La mamma era furibonda. «Perché rilasciare un’intervista senza aver neanche avuto il tempo di riflettere su quello che è successo?»

«Ma non ho rilasciato interviste!» continuavo a ripetere io. Poi mi sono ricordata di quella donna in aereo. Probabilmente aveva registrato tutta la conversazione. Non so chi le abbia ceduto il posto accanto al mio, ma immagino che suo figlio sia andato in qualche prestigiosa università a mie spese.

La clip di trentasette secondi fu, credo, una sorta di test: un’anteprima per saggiare l’entità della questione, per capire quanto scalpore avrebbe suscitato, quanta gente avrebbe pagato per vedere. Penso che qualcuno ne avesse bisogno per decidere quanto investire su produzione e distribuzione.
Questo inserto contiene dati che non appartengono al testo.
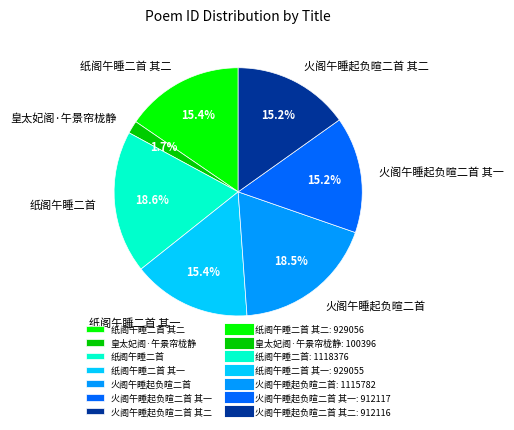

How many segments does this pie chart have?

7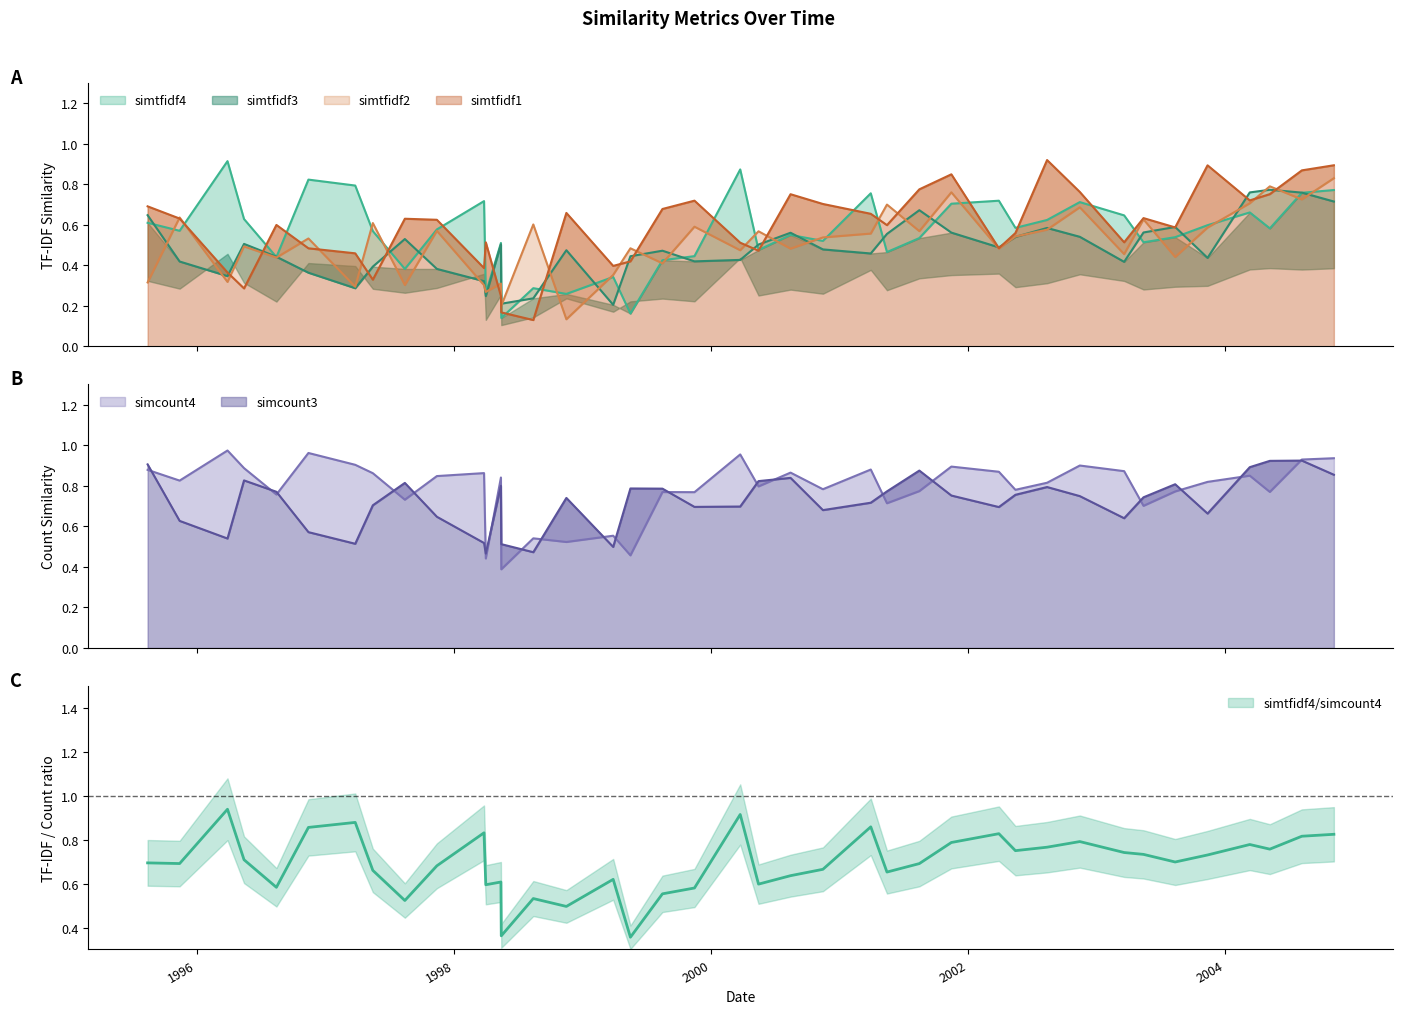

What are all the series names shown in the legend?

simtfidf4, simtfidf3, simtfidf2, simtfidf1, simcount4, simcount3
Se l’intenzione era quella, funzionò. Fu un grosso, grosso affare. Si capì subito. Lo scalpore, neanche a dirlo, fu enorme, grazie al facile mix di ingredienti comici: possibilità di fare battute sulle bionde, di salire in cattedra e sentirsi migliori degli altri, di umiliare una persona che fa una vita privilegiata. Era una specie di versione vietata ai minori dei filmati divertenti che passano in tv dopo cena.

Quando uscì la versione integrale, il prezzo di partenza era di circa cinquanta dollari, sul quale probabilmente c’era un margine di guadagno enorme visto che nessuno dovette investire un centesimo nel marketing. Ci pensarono, gratuitamente, comici televisivi, blogger e giornali scandalistici. Il video era ovunque e chiunque ne parlava, scuoteva la testa e decretava che ero senza pudore. Buffo che nessuno mettesse in discussione il pudore di chi invece guardava filmini a luci rosse con ragazze adolescenti. (…)

L’impatto che ebbe quel video sulla mia carriera è impossibile da quantificare, ma l’aspetto in assoluto peggiore di tutto questo orrore furono le conseguenze per la mia famiglia. Mia madre si mise a letto e ci rimase. Mio padre, furioso e con il viso paonazzo, stava perennemente al telefono con avvocati ed esperti di comunicazione per aiutarmi a limitare i danni. Il primo pensiero fu di sguinzagliare un branco di avvocati inferociti, ma alla fine intuimmo che le denunce non avrebbero fatto che suscitare ancora più clamore. Il consiglio ricorrente della mamma era «Non gettare benzina sul fuoco», e mi sembrava sensato. Funziona spesso così, in un mondo dove distruggere è molto, molto più facile che costruire.